## Task prompt
Can you retype the forum post below about hex memory values, word for word?

## Source text
I'm sorry elixir, it's just you've never made it clear to me at ALL...

Perhaps.. I should follow your rule then elixir. If this continues, I will not bother to learn. All have I done is asked nicely, and you have thrown unnecessary comments at me.


Curley I'm deeply sorry for scarring your thread in its early development process. This will not happen again.
 
QUOTE said:
1-2 digit value will always be 8 bit - use 2 infront - 22YYYYYY 000000XX
3-4 digit value will always be 16 bit - use 1 infront - 12YYYYYY 0000XXXX
5-8 digit value will always be 32 bit - use 0 infront - 02YYYYYY XXXXXXXX

What do the "1-2 digit value, 3-4 digit value and 5-8 digit values" refer to?
 
Okay I wrote a really terrible example but then I scrapped it and I will just give it to you straight.

1-2 digit value refers to 00-FF. If you are not familiar with hex, think of it just like the normal number system we use, except that the numbers dont stop at 9 before it carries over. So instead of 0123456789 it is 0123456789ABCDEF once you get past F you carryone over and start that column back at 0 just like in our decimal (10 based) system.

Memory Address: 22YYYYYY
Memory Value: 00000000-000000FF 8bit

Memory Address: 12YYYYYY
Memory Value: 00000000-0000FFFF 16bit

Memory Address: 02YYYYYY
Memory Value: 00000000-FFFFFFFF 32 bit

So converting that to decimal, 8 bit can only store data values 0-255
32 bit can store values 0-4,294,967,295

So.. Hopefully that answers your questions or at least gives you some insight?

PS.
Been a long time since I played with math, anyone feel free to correct me if Im wrong.

*EDIT*
And the values can be anything. a character statistic, amount of gold/money/resource/life/mana etc) so the 'value' refers to whatever it is you are searching for.

## Provided data
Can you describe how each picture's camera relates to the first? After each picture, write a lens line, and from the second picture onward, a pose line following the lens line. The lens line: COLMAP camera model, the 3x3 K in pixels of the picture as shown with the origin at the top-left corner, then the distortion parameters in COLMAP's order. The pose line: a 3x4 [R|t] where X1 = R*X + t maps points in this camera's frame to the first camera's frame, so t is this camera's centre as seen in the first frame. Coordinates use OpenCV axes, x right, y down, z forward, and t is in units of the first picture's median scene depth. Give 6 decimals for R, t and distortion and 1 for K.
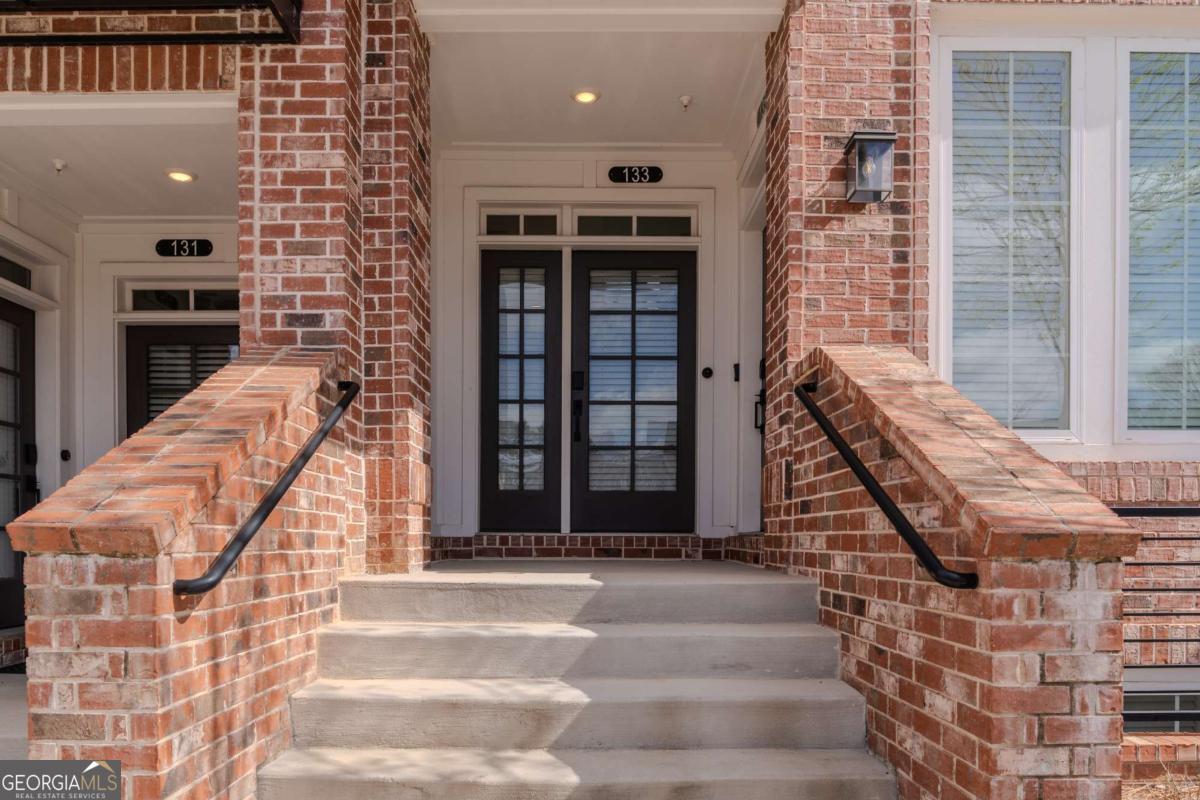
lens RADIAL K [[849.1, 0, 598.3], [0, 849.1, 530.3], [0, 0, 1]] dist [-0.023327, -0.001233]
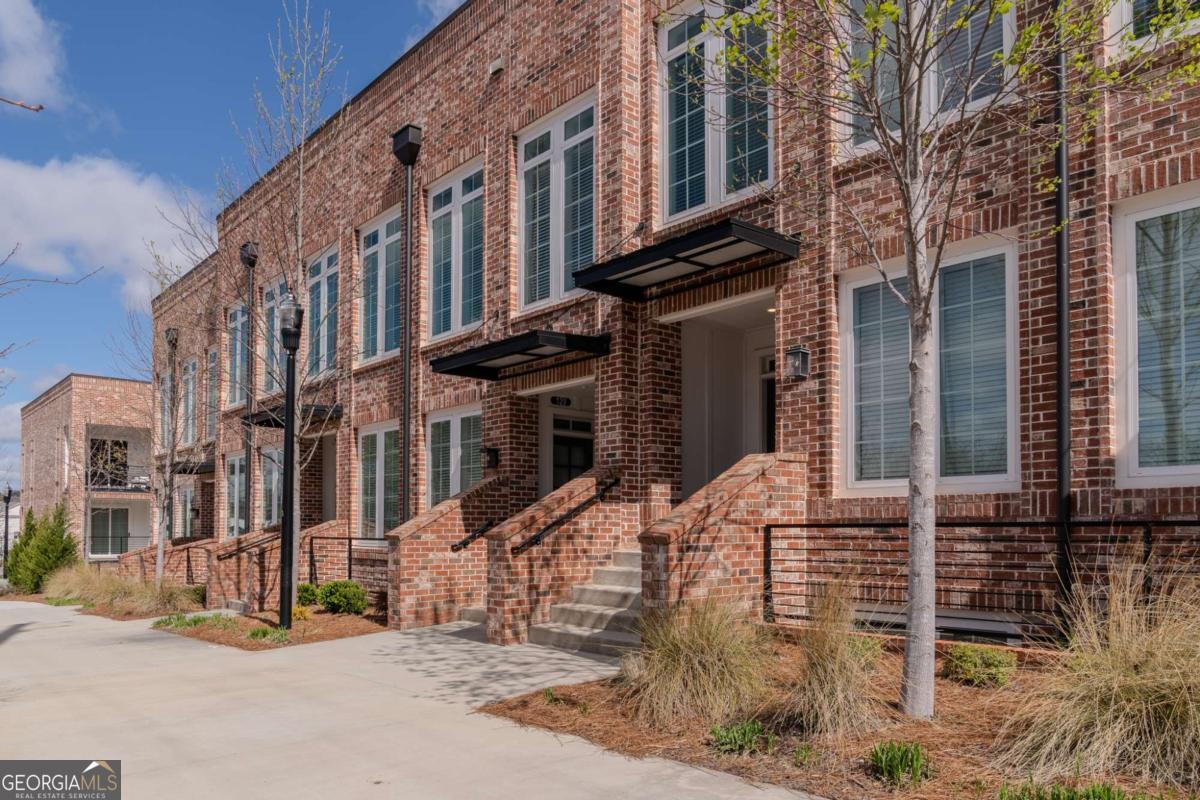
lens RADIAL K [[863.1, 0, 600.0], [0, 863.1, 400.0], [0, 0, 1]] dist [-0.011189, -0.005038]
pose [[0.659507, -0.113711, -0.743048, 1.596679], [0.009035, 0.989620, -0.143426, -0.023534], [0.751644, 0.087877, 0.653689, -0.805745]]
...
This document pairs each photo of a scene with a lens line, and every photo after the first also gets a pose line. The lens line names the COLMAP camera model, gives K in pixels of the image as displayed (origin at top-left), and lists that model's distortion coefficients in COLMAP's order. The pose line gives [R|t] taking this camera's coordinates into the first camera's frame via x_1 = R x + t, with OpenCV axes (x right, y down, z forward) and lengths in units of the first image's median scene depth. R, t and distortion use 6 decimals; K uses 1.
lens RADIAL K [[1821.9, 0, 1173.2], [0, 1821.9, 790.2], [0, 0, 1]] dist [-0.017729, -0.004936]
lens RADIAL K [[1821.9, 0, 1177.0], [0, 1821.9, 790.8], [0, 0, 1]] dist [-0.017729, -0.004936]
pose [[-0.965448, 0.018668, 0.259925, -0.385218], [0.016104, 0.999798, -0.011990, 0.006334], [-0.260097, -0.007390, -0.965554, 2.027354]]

## Result for this exercise
I'm sorry elixir, it's just you've never made it clear to me at ALL...

Perhaps.. I should follow your rule then elixir. If this continues, I will not bother to learn. All have I done is asked nicely, and you have thrown unnecessary comments at me.


Curley I'm deeply sorry for scarring your thread in its early development process. This will not happen again.
 
QUOTE said:
1-2 digit value will always be 8 bit - use 2 infront - 22YYYYYY 000000XX
3-4 digit value will always be 16 bit - use 1 infront - 12YYYYYY 0000XXXX
5-8 digit value will always be 32 bit - use 0 infront - 02YYYYYY XXXXXXXX

What do the "1-2 digit value, 3-4 digit value and 5-8 digit values" refer to?
 
Okay I wrote a really terrible example but then I scrapped it and I will just give it to you straight.

1-2 digit value refers to 00-FF. If you are not familiar with hex, think of it just like the normal number system we use, except that the numbers dont stop at 9 before it carries over. So instead of 0123456789 it is 0123456789ABCDEF once you get past F you carryone over and start that column back at 0 just like in our decimal (10 based) system.

Memory Address: 22YYYYYY
Memory Value: 00000000-000000FF 8bit

Memory Address: 12YYYYYY
Memory Value: 00000000-0000FFFF 16bit

Memory Address: 02YYYYYY
Memory Value: 00000000-FFFFFFFF 32 bit

So converting that to decimal, 8 bit can only store data values 0-255
32 bit can store values 0-4,294,967,295

So.. Hopefully that answers your questions or at least gives you some insight?

PS.
Been a long time since I played with math, anyone feel free to correct me if Im wrong.

*EDIT*
And the values can be anything. a character statistic, amount of gold/money/resource/life/mana etc) so the 'value' refers to whatever it is you are searching for.